De nombreux aînés résidant en CHSLD peinent à être transférés dans un établissement près de leurs proches

Les obstacles liés aux transferts entre établissements pour les aînés au Québec persistent, ont témoigné plusieurs familles à La Presse. C’est notamment le cas de Chantal Bayard, qui tente en vain depuis trois ans de transférer sa mère dans un CHSLD de la Montérégie pour se rapprocher d’elle.

Lorsque Chantal Bayard souhaite visiter sa mère, elle doit parcourir les quelque 70 km qui séparent la municipalité de Saint-Césaire, en Montérégie, du CHSLD Jeanne-Le Ber situé dans l’est de l’île de Montréal. « Avec le trafic, ça peut me prendre jusqu’à quatre heures de déplacement aller-retour », dit Mme Bayard.

Depuis trois ans, elle multiplie les démarches, afin que sa mère soit transférée dans un CHSLD plus proche de chez elle. Commissaire aux plaintes, travailleurs sociaux, CLSC, protection du citoyen, députés ont été contactés. Sans succès.

La famille Bayard n’est pas un cas isolé. Début août, La Presse rapportait qu’un homme de 86 ans qui réside en CHSLD à Montréal vivait dans l’espoir d’être transféré dans un établissement près de ses filles, à Québec. Les responsables des deux régions se renvoyaient la balle.

Lisez l’article « CHSLD : un aîné coincé à 250 km de ses proches aidantes »

Après la publication de l’article dans La Presse, le cabinet de la ministre responsable des Aînés, Sonia Bélanger, a demandé des vérifications au réseau, et l’homme a depuis intégré un CHSLD à Québec.

« C’est ridicule »

Toute demande d’hébergement « doit être traitée sur un pied d’égalité, sans égard au territoire de provenance de la demande ou de l’usager », a indiqué à La Presse le ministère de la Santé et des Services sociaux (MSSS). Il précise toutefois que « les taux d’occupation des lits en hébergement étant très élevés, des délais sont toujours possibles en fonction des priorités des situations et milieux visés ».

De son côté, le CIUSSS de l’Est-de-l’Île-de-Montréal a dit ne pas pouvoir commenter spécifiquement le dossier de la famille Bayard. Il souligne néanmoins que plusieurs raisons peuvent expliquer les délais.

Le CHSLD d’accueil n’a peut-être pas de lit disponible qui répond aux conditions particulières de santé de la personne âgée. Peut-être qu’il y a déjà une liste d’attente pour le CHSLD ou le secteur choisi.
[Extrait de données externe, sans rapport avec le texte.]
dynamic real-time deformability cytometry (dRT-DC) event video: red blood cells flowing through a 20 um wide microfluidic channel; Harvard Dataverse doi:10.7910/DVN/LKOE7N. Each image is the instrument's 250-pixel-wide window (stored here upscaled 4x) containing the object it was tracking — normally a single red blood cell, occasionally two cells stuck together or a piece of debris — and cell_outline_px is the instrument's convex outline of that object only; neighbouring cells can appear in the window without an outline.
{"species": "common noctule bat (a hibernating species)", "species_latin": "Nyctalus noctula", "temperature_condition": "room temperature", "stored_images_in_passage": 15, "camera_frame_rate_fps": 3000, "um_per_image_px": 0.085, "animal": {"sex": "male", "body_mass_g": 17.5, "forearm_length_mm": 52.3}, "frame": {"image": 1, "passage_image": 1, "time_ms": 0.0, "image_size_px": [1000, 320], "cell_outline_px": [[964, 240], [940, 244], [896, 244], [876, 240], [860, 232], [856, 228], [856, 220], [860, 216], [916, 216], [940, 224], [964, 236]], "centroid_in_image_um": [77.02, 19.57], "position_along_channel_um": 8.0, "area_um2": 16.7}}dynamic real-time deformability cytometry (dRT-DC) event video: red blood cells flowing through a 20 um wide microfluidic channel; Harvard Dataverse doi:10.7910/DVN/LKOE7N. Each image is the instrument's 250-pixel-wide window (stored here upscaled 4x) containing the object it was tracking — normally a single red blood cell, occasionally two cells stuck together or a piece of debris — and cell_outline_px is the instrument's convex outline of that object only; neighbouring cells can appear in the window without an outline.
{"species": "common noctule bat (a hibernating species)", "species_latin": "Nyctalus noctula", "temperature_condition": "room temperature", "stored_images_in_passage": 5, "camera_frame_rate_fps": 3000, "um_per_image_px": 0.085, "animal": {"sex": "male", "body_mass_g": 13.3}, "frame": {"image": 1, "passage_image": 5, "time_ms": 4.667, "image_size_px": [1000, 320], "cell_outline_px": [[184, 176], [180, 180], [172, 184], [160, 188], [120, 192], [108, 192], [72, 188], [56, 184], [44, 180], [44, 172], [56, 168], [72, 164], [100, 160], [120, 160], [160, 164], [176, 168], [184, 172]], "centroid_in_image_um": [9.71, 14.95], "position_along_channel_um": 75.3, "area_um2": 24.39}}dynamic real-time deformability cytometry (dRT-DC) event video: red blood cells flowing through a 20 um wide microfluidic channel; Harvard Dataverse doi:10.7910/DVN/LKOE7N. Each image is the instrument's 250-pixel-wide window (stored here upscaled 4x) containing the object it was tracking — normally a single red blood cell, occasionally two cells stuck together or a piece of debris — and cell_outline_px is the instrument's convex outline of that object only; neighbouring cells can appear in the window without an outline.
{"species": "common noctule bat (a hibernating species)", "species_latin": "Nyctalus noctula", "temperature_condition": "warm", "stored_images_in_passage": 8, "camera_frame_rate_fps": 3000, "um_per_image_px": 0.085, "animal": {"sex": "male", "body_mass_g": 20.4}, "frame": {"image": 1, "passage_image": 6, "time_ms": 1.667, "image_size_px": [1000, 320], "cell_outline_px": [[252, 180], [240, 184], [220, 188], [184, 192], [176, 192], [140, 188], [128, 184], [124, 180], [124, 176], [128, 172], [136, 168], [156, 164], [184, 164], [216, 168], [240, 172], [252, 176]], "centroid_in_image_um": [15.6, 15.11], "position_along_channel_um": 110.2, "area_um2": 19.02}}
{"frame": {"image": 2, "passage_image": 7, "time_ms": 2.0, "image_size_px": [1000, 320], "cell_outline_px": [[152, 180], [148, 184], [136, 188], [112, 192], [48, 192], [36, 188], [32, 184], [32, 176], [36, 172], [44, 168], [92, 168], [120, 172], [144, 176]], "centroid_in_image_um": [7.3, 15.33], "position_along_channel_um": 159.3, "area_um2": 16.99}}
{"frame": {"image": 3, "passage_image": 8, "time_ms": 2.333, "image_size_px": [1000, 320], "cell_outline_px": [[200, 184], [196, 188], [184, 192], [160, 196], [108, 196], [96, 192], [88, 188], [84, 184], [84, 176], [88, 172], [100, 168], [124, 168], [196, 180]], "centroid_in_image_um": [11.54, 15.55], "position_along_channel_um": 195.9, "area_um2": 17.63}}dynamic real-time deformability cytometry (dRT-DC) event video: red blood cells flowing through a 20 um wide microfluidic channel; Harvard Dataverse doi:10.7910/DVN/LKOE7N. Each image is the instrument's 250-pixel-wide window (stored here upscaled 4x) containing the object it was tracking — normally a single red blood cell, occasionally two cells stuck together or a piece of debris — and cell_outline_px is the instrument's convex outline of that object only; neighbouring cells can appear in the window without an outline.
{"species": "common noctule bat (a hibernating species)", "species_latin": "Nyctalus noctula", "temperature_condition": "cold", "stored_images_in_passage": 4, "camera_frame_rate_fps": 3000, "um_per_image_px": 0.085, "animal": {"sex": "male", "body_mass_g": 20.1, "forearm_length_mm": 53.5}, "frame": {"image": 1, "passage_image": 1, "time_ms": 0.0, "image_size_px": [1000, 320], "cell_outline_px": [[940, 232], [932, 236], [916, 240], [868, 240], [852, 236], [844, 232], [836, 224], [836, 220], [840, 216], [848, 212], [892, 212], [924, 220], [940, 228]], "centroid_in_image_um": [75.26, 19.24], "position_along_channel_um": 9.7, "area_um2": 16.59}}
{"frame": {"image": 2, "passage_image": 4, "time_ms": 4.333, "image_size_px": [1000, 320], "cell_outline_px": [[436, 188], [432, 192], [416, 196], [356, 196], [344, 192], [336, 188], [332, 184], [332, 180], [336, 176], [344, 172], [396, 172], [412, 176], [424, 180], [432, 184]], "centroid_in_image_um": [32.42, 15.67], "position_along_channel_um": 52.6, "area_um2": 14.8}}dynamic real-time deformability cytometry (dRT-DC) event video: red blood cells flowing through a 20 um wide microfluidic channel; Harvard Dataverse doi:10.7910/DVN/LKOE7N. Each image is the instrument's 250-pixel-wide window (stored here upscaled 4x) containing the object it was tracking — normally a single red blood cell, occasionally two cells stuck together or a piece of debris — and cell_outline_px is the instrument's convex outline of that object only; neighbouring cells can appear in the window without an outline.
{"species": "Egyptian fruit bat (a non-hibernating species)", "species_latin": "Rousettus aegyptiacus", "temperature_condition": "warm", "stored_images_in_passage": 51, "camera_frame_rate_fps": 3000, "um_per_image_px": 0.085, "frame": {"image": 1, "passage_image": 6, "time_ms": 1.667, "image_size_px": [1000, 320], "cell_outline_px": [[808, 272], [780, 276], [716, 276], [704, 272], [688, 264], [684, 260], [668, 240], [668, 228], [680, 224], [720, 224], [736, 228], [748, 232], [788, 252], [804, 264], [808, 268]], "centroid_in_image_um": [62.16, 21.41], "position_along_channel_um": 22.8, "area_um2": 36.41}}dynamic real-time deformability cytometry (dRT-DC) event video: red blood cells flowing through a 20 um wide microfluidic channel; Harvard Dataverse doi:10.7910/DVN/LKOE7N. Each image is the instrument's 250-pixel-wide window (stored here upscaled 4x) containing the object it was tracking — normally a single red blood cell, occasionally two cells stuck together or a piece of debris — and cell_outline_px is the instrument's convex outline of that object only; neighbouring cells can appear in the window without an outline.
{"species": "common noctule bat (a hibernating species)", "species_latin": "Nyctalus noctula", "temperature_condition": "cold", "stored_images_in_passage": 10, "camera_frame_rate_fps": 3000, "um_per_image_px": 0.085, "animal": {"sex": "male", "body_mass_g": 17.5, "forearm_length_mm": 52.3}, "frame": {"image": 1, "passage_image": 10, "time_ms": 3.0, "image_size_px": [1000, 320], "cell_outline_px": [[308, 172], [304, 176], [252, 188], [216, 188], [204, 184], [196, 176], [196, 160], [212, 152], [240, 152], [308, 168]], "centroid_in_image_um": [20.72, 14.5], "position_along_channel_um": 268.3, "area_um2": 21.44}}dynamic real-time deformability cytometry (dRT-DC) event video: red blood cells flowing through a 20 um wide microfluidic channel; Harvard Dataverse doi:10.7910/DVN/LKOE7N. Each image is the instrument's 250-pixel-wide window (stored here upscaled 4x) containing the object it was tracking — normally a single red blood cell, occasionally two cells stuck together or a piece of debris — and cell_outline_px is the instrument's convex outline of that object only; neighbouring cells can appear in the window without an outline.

Carl Boisvert, des relations médias du CIUSSS de l’Est-de-l’Île-de-Montréal

« Malgré les efforts déployés, nous sommes conscients que les délais d’admission ne sont pas toujours à la hauteur des attentes, mais nous employons tous les moyens à notre disposition pour répondre aux besoins en matière d’hébergement sur notre territoire », a pour sa part déclaré Joëlle Jetté, agente d’information aux relations avec les médias au CISSS de la Montérégie-Centre. Elle ajoute qu’il peut s’avérer plus long d’obtenir une place dans une unité pour troubles cognitifs, parce qu’on n’en retrouve pas dans tous les CHSLD.

Pour le président-directeur général du Conseil pour la protection des malades, MPaul Brunet, un délai de trois ans, comme c’est le cas de la famille Bayard, n’est pas raisonnable. « C’est ridicule, surtout quand on parle de gens âgés, lourdement handicapés et malades », déplore-t-il.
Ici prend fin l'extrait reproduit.